Cisco n’envisage pas d’intervenir de la sorte. Caroline Jessen mise beaucoup plus sur l’autonomie des utilisateurs : « Nos collaborateurs gèrent eux-mêmes leur temps, explique-t-elle. Nous sommes néanmoins vigilants sur ce point et sensibilisons les managers au respect des frontières entre vie privée et vie professionnelle. Des comportements d’autorégulation émergent. »

Cela peut-il suffire à prévenir les risques psychosociaux liés à « l’hyperconnectivité » ? François Silva, professeur associé au Cnam, considère qu’il faut aller beaucoup plus loin en matière de contrôle du Byod : « Un plan de suivi s’avère nécessaire pour mesurer la mise en pratique des chartes et des actions de sensibilisation. On peut ainsi évaluer le nombre de mails envoyés, la fréquence ou les horaires des envois et agir en conséquence pour limiter les dérives. » Des solutions techniques existent d’ailleurs pour bloquer l’accès aux mails professionnels en soirée ou le week-end.

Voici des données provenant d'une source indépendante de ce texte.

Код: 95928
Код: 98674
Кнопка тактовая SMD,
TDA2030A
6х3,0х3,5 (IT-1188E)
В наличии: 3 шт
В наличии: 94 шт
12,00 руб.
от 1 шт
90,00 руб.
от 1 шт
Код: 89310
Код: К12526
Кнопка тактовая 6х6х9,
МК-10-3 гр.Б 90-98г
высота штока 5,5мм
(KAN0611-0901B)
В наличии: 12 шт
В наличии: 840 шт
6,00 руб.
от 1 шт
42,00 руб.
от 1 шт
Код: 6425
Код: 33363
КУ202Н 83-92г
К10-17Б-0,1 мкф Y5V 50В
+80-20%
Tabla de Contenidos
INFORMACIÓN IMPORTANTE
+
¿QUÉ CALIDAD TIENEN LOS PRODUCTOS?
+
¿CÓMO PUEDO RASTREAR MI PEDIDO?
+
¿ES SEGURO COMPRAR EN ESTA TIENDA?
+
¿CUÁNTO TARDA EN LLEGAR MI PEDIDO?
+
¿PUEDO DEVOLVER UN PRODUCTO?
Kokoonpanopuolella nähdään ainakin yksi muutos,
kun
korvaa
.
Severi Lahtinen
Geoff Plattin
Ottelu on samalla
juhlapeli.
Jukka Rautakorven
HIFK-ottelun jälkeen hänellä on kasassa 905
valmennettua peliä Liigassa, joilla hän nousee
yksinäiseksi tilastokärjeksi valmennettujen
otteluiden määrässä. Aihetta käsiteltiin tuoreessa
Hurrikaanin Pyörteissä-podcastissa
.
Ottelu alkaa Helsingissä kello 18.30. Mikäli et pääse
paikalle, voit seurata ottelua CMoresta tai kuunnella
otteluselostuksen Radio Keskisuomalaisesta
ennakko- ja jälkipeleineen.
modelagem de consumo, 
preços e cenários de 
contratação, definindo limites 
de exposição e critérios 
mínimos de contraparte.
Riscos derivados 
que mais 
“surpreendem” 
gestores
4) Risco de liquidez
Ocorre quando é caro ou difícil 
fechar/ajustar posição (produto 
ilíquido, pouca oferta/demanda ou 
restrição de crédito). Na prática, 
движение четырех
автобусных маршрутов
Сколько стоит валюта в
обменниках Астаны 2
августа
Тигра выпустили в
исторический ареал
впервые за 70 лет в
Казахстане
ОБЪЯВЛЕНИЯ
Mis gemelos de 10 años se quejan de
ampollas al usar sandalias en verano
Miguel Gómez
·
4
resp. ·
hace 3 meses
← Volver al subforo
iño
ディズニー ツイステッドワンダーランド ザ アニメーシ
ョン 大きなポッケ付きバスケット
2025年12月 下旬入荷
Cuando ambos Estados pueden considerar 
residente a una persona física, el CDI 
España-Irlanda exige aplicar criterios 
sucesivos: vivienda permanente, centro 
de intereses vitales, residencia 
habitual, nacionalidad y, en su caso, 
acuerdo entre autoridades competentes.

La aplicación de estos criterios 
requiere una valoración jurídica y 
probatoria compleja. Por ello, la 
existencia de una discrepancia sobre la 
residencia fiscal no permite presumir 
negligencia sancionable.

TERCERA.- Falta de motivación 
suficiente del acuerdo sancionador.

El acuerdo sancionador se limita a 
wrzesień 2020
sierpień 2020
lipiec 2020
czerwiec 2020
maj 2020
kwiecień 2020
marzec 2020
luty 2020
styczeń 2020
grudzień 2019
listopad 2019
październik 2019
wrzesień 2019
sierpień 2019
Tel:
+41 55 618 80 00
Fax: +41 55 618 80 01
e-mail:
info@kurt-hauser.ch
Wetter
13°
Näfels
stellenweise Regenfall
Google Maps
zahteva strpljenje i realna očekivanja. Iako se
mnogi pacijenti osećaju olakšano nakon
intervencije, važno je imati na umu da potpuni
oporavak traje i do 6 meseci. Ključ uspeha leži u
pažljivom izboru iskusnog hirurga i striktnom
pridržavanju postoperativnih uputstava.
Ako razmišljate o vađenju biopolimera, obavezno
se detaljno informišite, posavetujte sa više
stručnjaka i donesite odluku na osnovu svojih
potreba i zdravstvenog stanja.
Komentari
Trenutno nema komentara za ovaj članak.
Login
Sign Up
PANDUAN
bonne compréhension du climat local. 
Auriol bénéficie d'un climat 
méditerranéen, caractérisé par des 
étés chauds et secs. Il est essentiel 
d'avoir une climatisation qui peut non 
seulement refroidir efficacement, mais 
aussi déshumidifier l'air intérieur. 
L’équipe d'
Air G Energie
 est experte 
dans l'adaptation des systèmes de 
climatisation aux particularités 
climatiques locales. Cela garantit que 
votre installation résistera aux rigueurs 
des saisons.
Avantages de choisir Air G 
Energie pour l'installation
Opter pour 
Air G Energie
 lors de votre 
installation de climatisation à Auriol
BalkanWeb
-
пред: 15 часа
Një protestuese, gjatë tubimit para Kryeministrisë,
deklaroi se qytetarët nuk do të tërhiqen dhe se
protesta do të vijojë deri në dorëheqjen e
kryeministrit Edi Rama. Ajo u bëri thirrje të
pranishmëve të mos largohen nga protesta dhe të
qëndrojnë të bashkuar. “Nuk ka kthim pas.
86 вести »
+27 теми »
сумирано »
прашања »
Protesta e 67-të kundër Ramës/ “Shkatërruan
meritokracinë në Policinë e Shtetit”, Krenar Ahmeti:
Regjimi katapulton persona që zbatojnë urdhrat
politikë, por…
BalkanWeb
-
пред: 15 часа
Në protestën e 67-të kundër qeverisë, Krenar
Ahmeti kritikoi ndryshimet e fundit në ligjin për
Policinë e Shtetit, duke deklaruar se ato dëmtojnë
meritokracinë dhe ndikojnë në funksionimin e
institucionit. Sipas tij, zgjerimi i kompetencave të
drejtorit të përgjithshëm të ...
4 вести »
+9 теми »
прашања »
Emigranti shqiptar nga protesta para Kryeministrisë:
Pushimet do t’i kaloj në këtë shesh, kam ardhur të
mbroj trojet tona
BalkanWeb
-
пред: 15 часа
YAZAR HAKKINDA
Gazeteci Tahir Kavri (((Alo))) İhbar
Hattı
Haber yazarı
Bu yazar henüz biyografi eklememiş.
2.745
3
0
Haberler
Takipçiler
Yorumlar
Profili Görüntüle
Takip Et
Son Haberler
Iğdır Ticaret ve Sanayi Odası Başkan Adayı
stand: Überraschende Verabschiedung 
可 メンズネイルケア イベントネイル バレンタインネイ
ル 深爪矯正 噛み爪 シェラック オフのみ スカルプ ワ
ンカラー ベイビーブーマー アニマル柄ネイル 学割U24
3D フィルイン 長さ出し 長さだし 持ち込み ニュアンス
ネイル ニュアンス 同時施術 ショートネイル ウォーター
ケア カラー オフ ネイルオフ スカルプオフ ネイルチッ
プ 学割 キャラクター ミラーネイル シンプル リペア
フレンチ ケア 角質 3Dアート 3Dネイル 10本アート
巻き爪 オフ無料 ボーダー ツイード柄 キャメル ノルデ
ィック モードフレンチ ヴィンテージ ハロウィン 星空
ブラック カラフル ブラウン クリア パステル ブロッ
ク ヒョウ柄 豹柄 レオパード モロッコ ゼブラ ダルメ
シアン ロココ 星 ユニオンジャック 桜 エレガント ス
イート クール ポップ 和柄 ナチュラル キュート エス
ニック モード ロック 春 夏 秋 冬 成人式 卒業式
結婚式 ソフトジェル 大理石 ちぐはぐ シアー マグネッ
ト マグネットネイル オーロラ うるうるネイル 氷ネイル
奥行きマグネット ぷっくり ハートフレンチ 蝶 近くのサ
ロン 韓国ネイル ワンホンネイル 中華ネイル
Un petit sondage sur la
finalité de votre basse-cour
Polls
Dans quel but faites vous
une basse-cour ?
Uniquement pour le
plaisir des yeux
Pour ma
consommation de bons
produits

Une chose est sûre : « Une entreprise ne peut pas imposer le Byod sans l’accord de l’employé », rappelle Yael Malka. Une organisation peut-elle a contrario en interdire la pratique ? Ce serait se priver d’un levier pour le télétravail, prévient la consultante. Et ce, sans garantie de mettre fin à des usages non déclarés. Plutôt que de subir le raz-de-marée annoncé, mieux vaut donc l’anticiper.

(1) “Solutions en réponse aux nouveaux enjeux RH : réseaux sociaux, applications mobiles, dématérialisation… France, 2012-2014”. Étude menée auprès de 100 décideurs en charge de projets RH et de 110 cadres managers et collaborateurs.

(2) Littéralement “apportez votre propre appareil”. Depuis le 24 mars 2013, la Commission générale de terminologie et de néologie préconise l’usage de l’acronyme Avec pour « Apportez votre équipement personnel de communication ».

L’ESSENTIEL

1 Sous la pression des nouvelles générations de salariés, le Byod s’installe dans les entreprises, mais rares sont les décideurs RH à prendre la mesure du phénomène.

2 Selon les entreprises ayant adhéré au concept, l’utilisation de terminaux personnels permet d’améliorer la satisfaction et l’efficacité des salariés.

3 Au-delà des problèmes de sécurité informatique, il appartient aux responsables RH d’encadrer les pratiques pour limiter les autres risques.

Le contrôle des données se complique

Les rares avis des juges sur le Byod concernent le respect de la vie privée du salarié. Par deux fois, la chambre sociale de la Cour de cassation a examiné des cas de contrôle d’informations contenues dans le matériel appartenant au salarié et utilisé à des fins professionnelles. Elle applique la même jurisprudence que celle qui prévaut en matière de contrôle des fichiers informatiques personnels, lesquels doivent être clairement identifiés. Mais elle distingue les appareils personnels selon qu’ils sont reliés ou non au système d’information de l’entreprise. Ainsi, dans un arrêt du 23 mai 2012, la Cour a décidé qu’un employeur ne pouvait vérifier le contenu du dictaphone personnel d’une salariée en son absence ou sans l’avoir appelée. Le 12 février dernier, les juges ont, en revanche, décidé qu’un employeur pouvait contrôler le contenu d’une clé USB personnelle si elle était connectée à un ordinateur professionnel, en l’absence même du salarié et sans l’avoir prévenu.